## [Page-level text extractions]

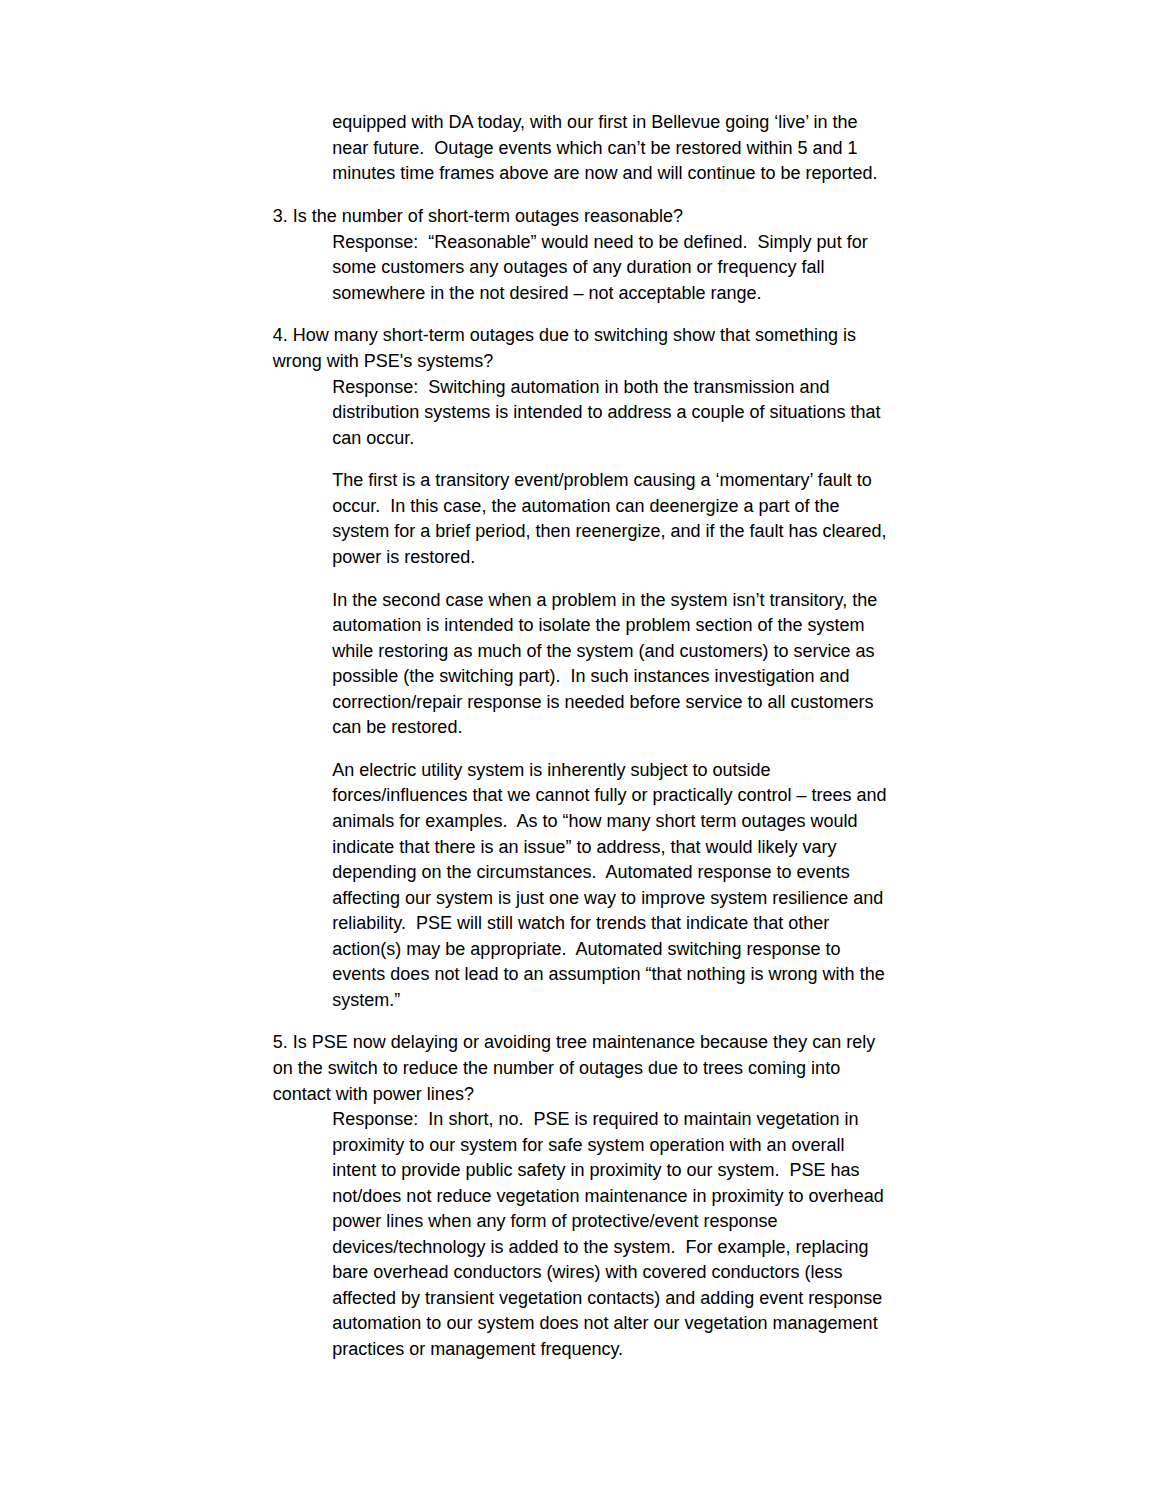equipped with DA today, with our first in Bellevue going ‘live’ in the near future. Outage events which can’t be restored within 5 and 1 minutes time frames above are now and will continue to be reported.
3. Is the number of short-term outages reasonable?
Response: “Reasonable” would need to be defined. Simply put for some customers any outages of any duration or frequency fall somewhere in the not desired – not acceptable range.
4. How many short-term outages due to switching show that something is wrong with PSE's systems?
Response: Switching automation in both the transmission and distribution systems is intended to address a couple of situations that can occur.
The first is a transitory event/problem causing a ‘momentary’ fault to occur. In this case, the automation can deenergize a part of the system for a brief period, then reenergize, and if the fault has cleared, power is restored.
In the second case when a problem in the system isn’t transitory, the automation is intended to isolate the problem section of the system while restoring as much of the system (and customers) to service as possible (the switching part). In such instances investigation and correction/repair response is needed before service to all customers can be restored.
An electric utility system is inherently subject to outside forces/influences that we cannot fully or practically control – trees and animals for examples. As to “how many short term outages would indicate that there is an issue” to address, that would likely vary depending on the circumstances. Automated response to events affecting our system is just one way to improve system resilience and reliability. PSE will still watch for trends that indicate that other action(s) may be appropriate. Automated switching response to events does not lead to an assumption “that nothing is wrong with the system.”
5. Is PSE now delaying or avoiding tree maintenance because they can rely on the switch to reduce the number of outages due to trees coming into contact with power lines?
Response: In short, no. PSE is required to maintain vegetation in proximity to our system for safe system operation with an overall intent to provide public safety in proximity to our system. PSE has not/does not reduce vegetation maintenance in proximity to overhead power lines when any form of protective/event response devices/technology is added to the system. For example, replacing bare overhead conductors (wires) with covered conductors (less affected by transient vegetation contacts) and adding event response automation to our system does not alter our vegetation management practices or management frequency.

## [TASK BRIEF]
Please give back all the records above word for word, with no pictures included.

## [ANSWER SPACE]
equipped with DA today, with our first in Bellevue going ‘live’ in the near future. Outage events which can’t be restored within 5 and 1 minutes time frames above are now and will continue to be reported.
3. Is the number of short-term outages reasonable?
Response: “Reasonable” would need to be defined. Simply put for some customers any outages of any duration or frequency fall somewhere in the not desired – not acceptable range.
4. How many short-term outages due to switching show that something is wrong with PSE's systems?
Response: Switching automation in both the transmission and distribution systems is intended to address a couple of situations that can occur.
The first is a transitory event/problem causing a ‘momentary’ fault to occur. In this case, the automation can deenergize a part of the system for a brief period, then reenergize, and if the fault has cleared, power is restored.
In the second case when a problem in the system isn’t transitory, the automation is intended to isolate the problem section of the system while restoring as much of the system (and customers) to service as possible (the switching part). In such instances investigation and correction/repair response is needed before service to all customers can be restored.
An electric utility system is inherently subject to outside forces/influences that we cannot fully or practically control – trees and animals for examples. As to “how many short term outages would indicate that there is an issue” to address, that would likely vary depending on the circumstances. Automated response to events affecting our system is just one way to improve system resilience and reliability. PSE will still watch for trends that indicate that other action(s) may be appropriate. Automated switching response to events does not lead to an assumption “that nothing is wrong with the system.”
5. Is PSE now delaying or avoiding tree maintenance because they can rely on the switch to reduce the number of outages due to trees coming into contact with power lines?
Response: In short, no. PSE is required to maintain vegetation in proximity to our system for safe system operation with an overall intent to provide public safety in proximity to our system. PSE has not/does not reduce vegetation maintenance in proximity to overhead power lines when any form of protective/event response devices/technology is added to the system. For example, replacing bare overhead conductors (wires) with covered conductors (less affected by transient vegetation contacts) and adding event response automation to our system does not alter our vegetation management practices or management frequency.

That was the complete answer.